November started off dramatically and it ended the same way. On November 2, Vatican police arrested and interrogated a senior Vatican official and a lay woman who worked with the Vatican. Days later, a Vatican trial began with five people accused of two different charges.
They were a Spanish priest, Lucio Ángel Vallejo Balda, and an Italian laywoman and PR expert, Francesca Chaouqui. Balda's secretary Nicola Maio was also charged.
They were accused of "criminal conspiracy to disseminate news and documents related to the fundamental interests of the Holy See and the Vatican City State.”
Also charged were the journalists Gianluigi Nuzzi and Emiliano Fittipaldi. They face charges of "illegally procuring and later revealing news and documents related to the fundamental interests of the Holy See and the Vatican City State.”
The case is centered around leaked documents which provided the basis for two books about the Vatican's finances. The penalty for the offenses can be up to eight years in prison.
What remained a mystery is exactly why the Vatican employees leaked information, and whether the two journalists would be convicted for publishing it.
The drama on his home front didn't stop Pope Francis from undertaking one of the riskiest foreign trips of his pontificate. He began his three-country tour of Africa in Kenya on November 25th.

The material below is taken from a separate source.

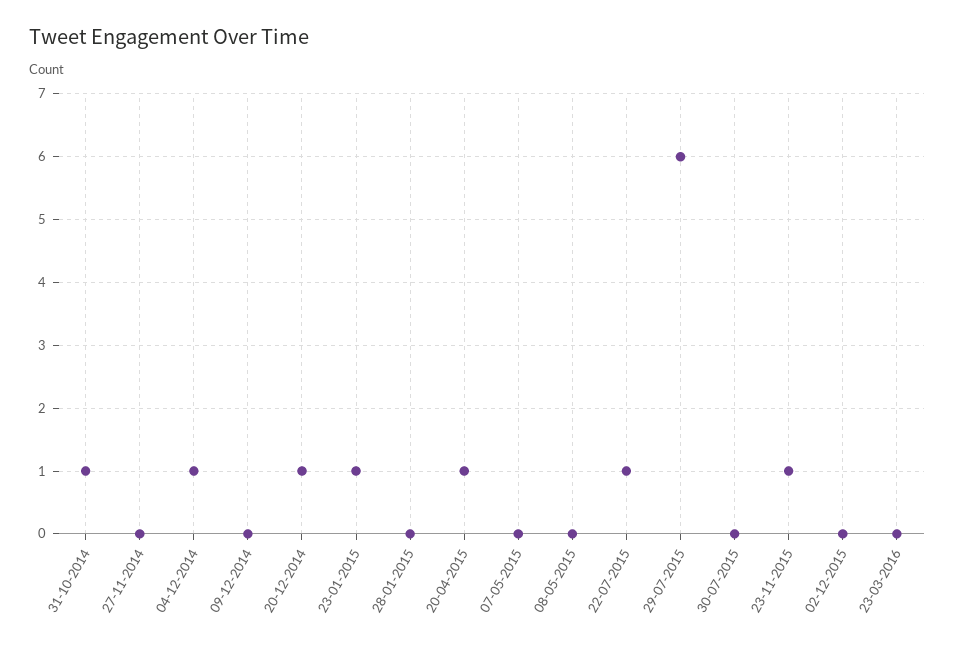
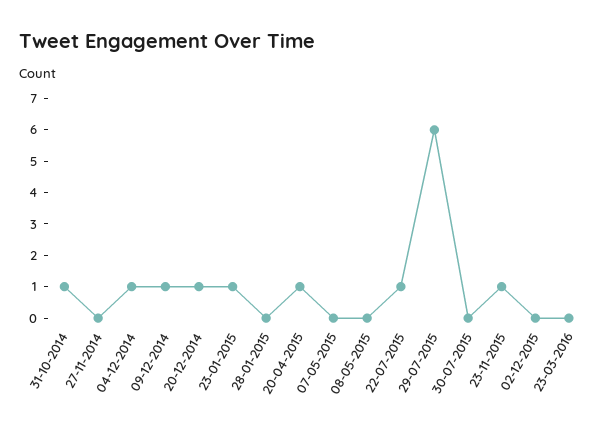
09-12-2014: 0 -> 1

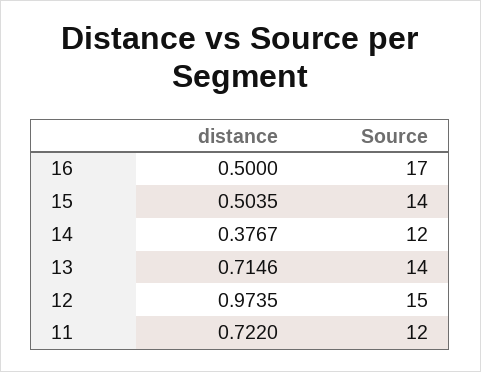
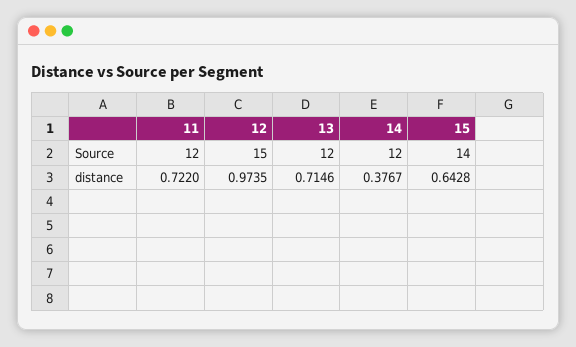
distance, 16: 0.5 -> none
Source, 16: 17 -> none
distance, 15: 0.5035 -> 0.6428
Source, 13: 14 -> 12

The Pope's first stop was at the State House in Kenya, where he received an enthusiastic welcome.
"Experience shows that violence, conflict and terrorism feed on fear, mistrust, and the despair born of poverty and frustration.”
Pope Francis again thanked them for the warm welcome. He said God bless Kenya in Swahili, and the crowd went wild.
"God bless Kenya!”
While celebrating Mass at the University of Nairobi, Pope Francis offered a challenge to the hundreds of thousands of people there. It was aimed particularly at students.
"Shape a society which is ever more just, inclusive and respectful of human dignity. May you always be concerned for the needs of the poor, and reject everything that leads to prejudice and discrimination, for these things, we know, are not of God.”
In his speech at the seat of the United Nations in Kenya, Pope Francis thanked the organizations for their work to protect nature. Speaking in Spanish, he offered a dire warning about the upcoming COP 21 conference in Paris.
"It would be sad, and I dare say even catastrophic, were particular interests to prevail over the common good and lead to manipulating information in order to protect their own plans and projects.”
The Pope's first major public appearance in Uganda took place here, at the Munyonyo sanctuary, where the memory of the first four Ugandan martyrs is honored.
"We stand here today in Munyonyo at the place where King Mwanga determined to wipe out the followers of Christ. He failed in this, just as King Herod failed to kill Jesus. The light shone in the darkness, and the darkness could not overcome it.”
The Pope later listened closely to emotional testimonies from two young Ugandans. One suffers from AIDS and the other was kidnapped and tortured.
"For Winnie, life was like a wall, a brick wall for her. Jesus made her understand that a wall can be turned into a path towards the future...Are you ready to transform hate into love?”
The Pope left the former airport in the same way he arrived: with music and dancing all around him. It was a recurring theme during the trip.
It was unclear until nearly the last minute whether Pope Francis would be able to visit the Central African Republic. Ultimately, he did.
While in the country, he visited a refugee camp. The Pope entered by foot and began by first greeting the sick and the youngest refugees. Afterward, Pope Francis made improvised remarks and asked them to repeat a message in the future.
"But peace without love, without friendship, without tolerance, without forgiveness, is not possible...I would like for everyone to say together, 'We are all brothers.'”
On his last day in the CAR, the Pope opened Holy Door in the Cathedral of Bangui. He said that, "Bangui is the spiritual capital of the prayer for God's mercy.”
In a country where war has divided religions, Pope Francis attempted to bridge the divide between Christians and Muslims. He visited a mosque and was warmly received.
The Pope received flowers as a gift from some young girls before entering the Central Mosque. He was accompanied by the mosque's grand imam. After some remarks from the imam in French, the Pope delivered a strong interreligious message in Italian.
"Together we say no to hate. No to revenge. No to violence.”
And just as when he came in, Pope Francis took the Popemobile out. The imam rode with him as a stampede of excited people ran alongside the truck.